I have tried various safety vests. If you can get the cotton blend ones, you can print, but heat pressing effects the reflective stripes. You have to raise up the printed portion and protect the stripes. It can be done, but not perfectly. Trial and error.


----------



## DAGuide (Oct 2, 2006)

Since it is a single color, why not use a heat applied vinyl like Thermo Flex Extra that will stick to it better than a dtg ink? The hand of the print can't be that important (when the vest is already pretty stiff) compared the longevity of the design. Otherwise, you might even think about sublimation depending on what color you want to print. Just some alternatives to think about.


----------



## the funk (Aug 8, 2007)

slamink said:


> you could print on it but it will not stay. There is others that are using a pre treatment out there to do golfballs and non cotton items. I am also trying to find out what it is.


The pretreatment for golfballs and such wont work on garments


----------



## studog79 (Jul 13, 2006)

We screen print them all the time. I don't know about DTG.


----------



## 13damien (Feb 21, 2008)

hey there! very cool forum, looks like a lot of good information being shared. I have a question about printing on the mesh safety vests - when manually printing on them, who has a tip or trick about the excess ink that goes thru the mesh holes and collects on the pallets? are you cleaning the pallet after each vest, which is what we're looking to avoid. very time consuming for large orders. thanks in advance for your help


----------



## akaratemom (Feb 20, 2007)

I don't print on the mesh ones, but how about loading a shirt first. the extra ink will be on the shirt and you can heatpress it and reuse it.


----------



## bertiewooster (Jul 7, 2007)

What temperature setting did you dry them?
Being plastisol we know it has to hit 160c
We tried the vests down our dryer and they melted!!!


----------



## Robin (Aug 28, 2006)

Id go with a heat press vinyl if possible.

But if not, do a small test area on the inside, and print with the lowest possible amount of ink. Since it isnt going to soak in very well, you dont need much ink at all. Then let it sit for a few minutes, then hit it with the heat press.

Im thinking you dont have to worry about this vest being washed right? So you probably dont have to worry about the ink washing off.

Just educate your customer on what you are doing, and what will happen if he/she washes it ....etc. 

Good Luck with it.


----------



## lizziemaxine (Nov 14, 2007)

Robin said:


> Im thinking you dont have to worry about this vest being washed right?
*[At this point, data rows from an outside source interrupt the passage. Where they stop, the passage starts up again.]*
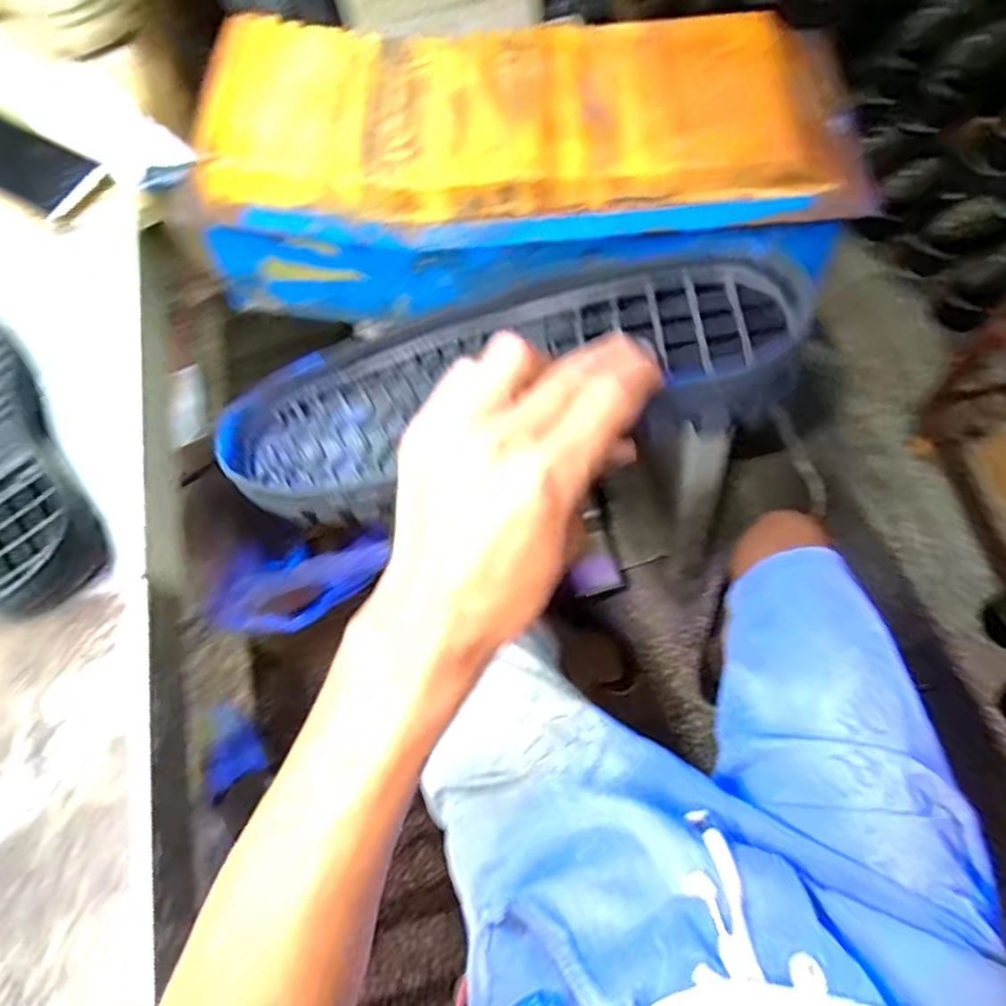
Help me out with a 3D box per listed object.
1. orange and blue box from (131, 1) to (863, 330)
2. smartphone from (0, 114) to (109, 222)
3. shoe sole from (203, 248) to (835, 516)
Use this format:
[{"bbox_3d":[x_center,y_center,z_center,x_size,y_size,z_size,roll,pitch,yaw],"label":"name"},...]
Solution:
[{"bbox_3d":[0.016,-0.219,0.442,0.400,0.120,0.158,1,63,4],"label":"orange and blue box"},{"bbox_3d":[-0.421,-0.296,0.584,0.152,0.005,0.062,29,78,12],"label":"smartphone"},{"bbox_3d":[-0.008,-0.062,0.337,0.297,0.023,0.119,-12,61,15],"label":"shoe sole"}]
So you probably dont have to worry about the ink washing off.


You are right about safety vests not being washed often if at all. But I would think sweat, rain, the abrasion from tossing it in the back of the truck at the end of the day would cause the design to look pretty bad fairly soon if printed with a garment printer.


----------



## DAGuide (Oct 2, 2006)

F&M Expressions has a new type of plastisol transfers that you can cure at 250 degrees F. It is made for 100% recyclable nonwoven polypropylene. Maybe this type of transfer will work. Here is the link - ecoCOLOR Technology


----------



## akaratemom (Feb 20, 2007)

we print with a garment printer and they hold up really well. The guys like them because they aren't hot like plastisol!


----------



## studog79 (Jul 13, 2006)

13damien said:


> hey there! very cool forum, looks like a lot of good information being shared. I have a question about printing on the mesh safety vests - when manually printing on them, who has a tip or trick about the excess ink that goes thru the mesh holes and collects on the pallets? are you cleaning the pallet after each vest, which is what we're looking to avoid. very time consuming for large orders. thanks in advance for your help


Flash the pallet to dry the ink that goes thru the mesh.


----------